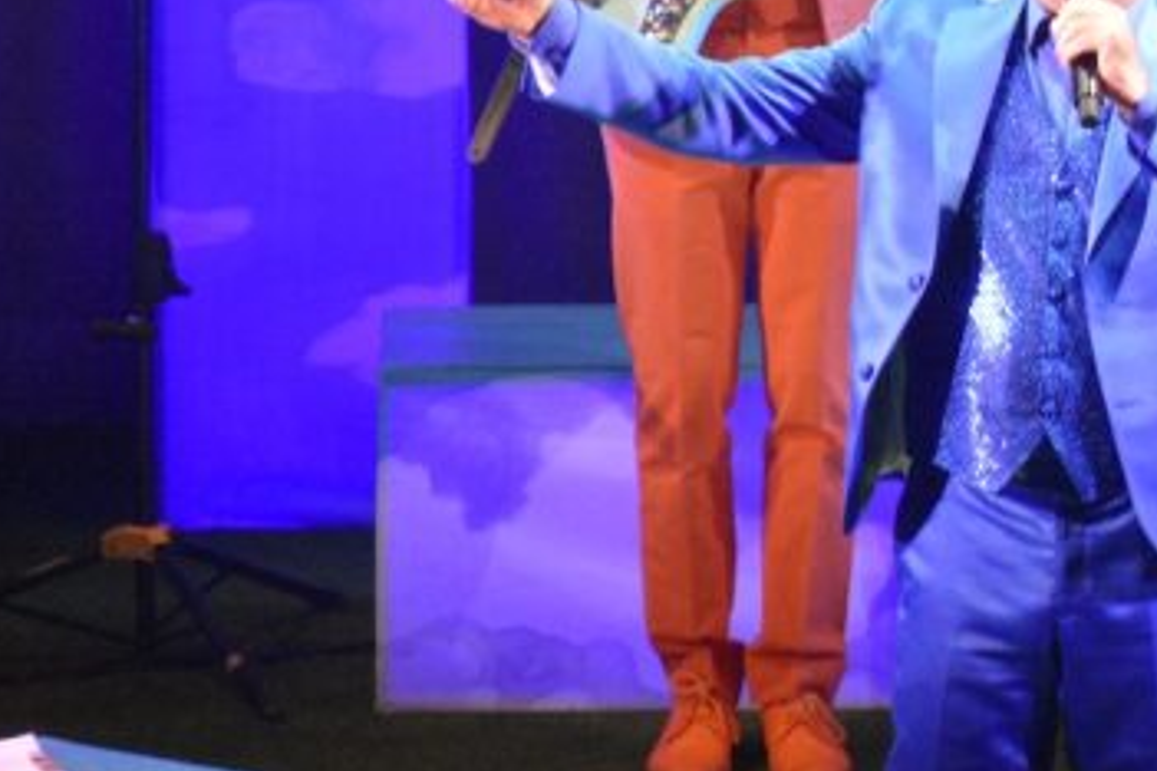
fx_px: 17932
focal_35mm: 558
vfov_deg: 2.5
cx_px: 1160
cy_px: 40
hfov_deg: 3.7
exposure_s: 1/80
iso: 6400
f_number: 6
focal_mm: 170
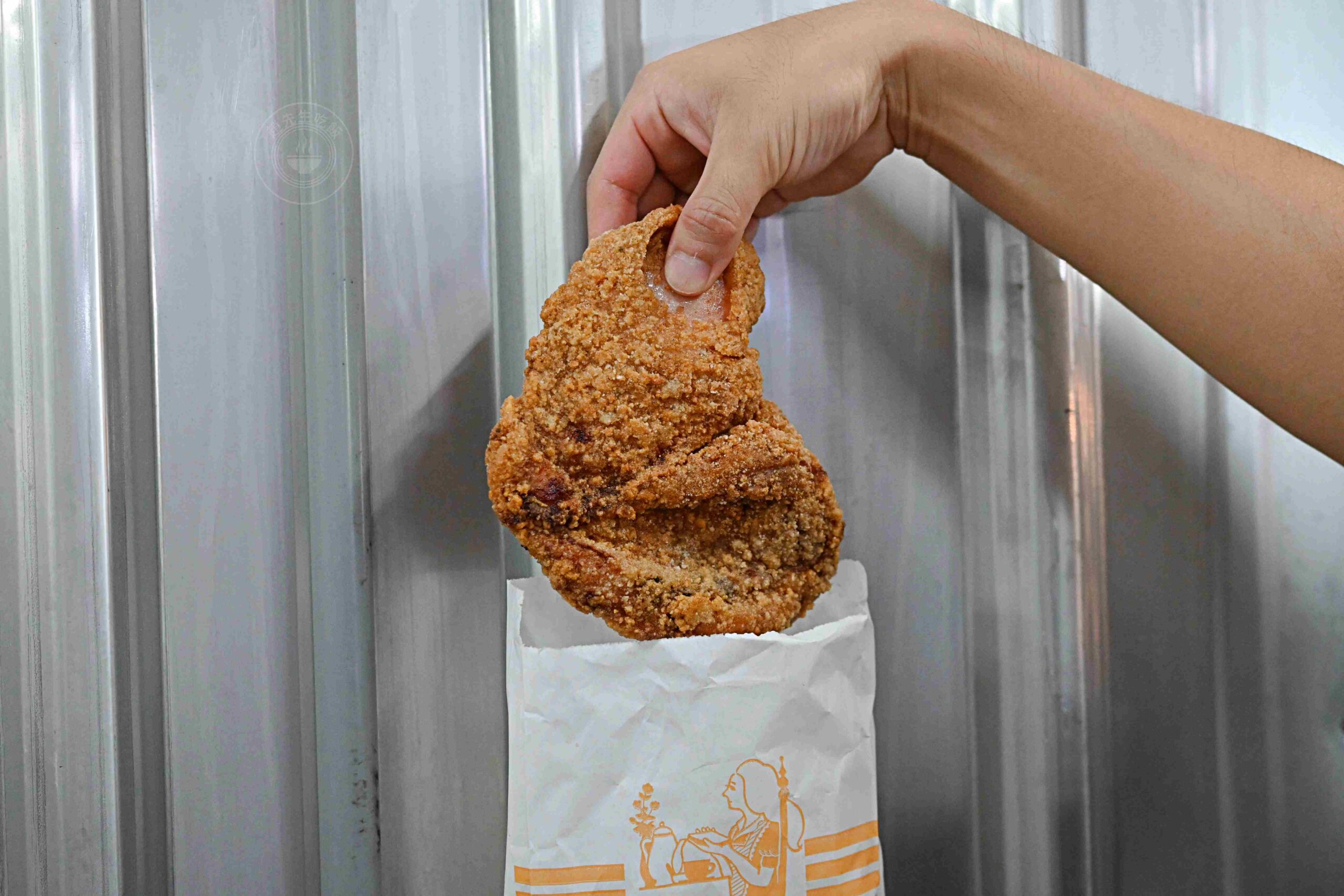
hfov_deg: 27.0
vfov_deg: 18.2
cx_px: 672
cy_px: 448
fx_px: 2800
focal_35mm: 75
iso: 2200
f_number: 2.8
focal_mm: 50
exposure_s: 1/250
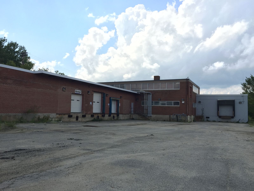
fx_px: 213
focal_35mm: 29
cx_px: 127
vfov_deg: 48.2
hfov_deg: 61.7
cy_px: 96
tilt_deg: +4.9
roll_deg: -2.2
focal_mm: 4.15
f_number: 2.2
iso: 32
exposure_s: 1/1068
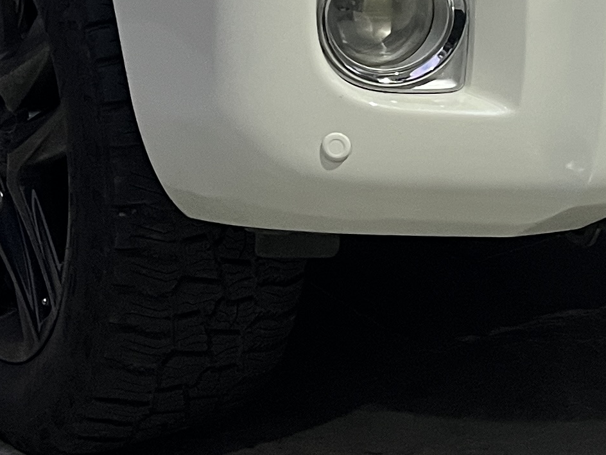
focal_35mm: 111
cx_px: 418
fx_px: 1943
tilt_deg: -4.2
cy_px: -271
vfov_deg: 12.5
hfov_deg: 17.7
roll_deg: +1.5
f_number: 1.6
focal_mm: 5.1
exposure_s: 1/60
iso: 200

= TASK BRIEF =
The output must start at the line holding "hfov_deg: 61.7", end at the last line of the listing above, and show each line exactly; please omit all pictures.

= FINAL ANSWER =
hfov_deg: 61.7
cy_px: 96
tilt_deg: +4.9
roll_deg: -2.2
focal_mm: 4.15
f_number: 2.2
iso: 32
exposure_s: 1/1068
focal_35mm: 111
cx_px: 418
fx_px: 1943
tilt_deg: -4.2
cy_px: -271
vfov_deg: 12.5
hfov_deg: 17.7
roll_deg: +1.5
f_number: 1.6
focal_mm: 5.1
exposure_s: 1/60
iso: 200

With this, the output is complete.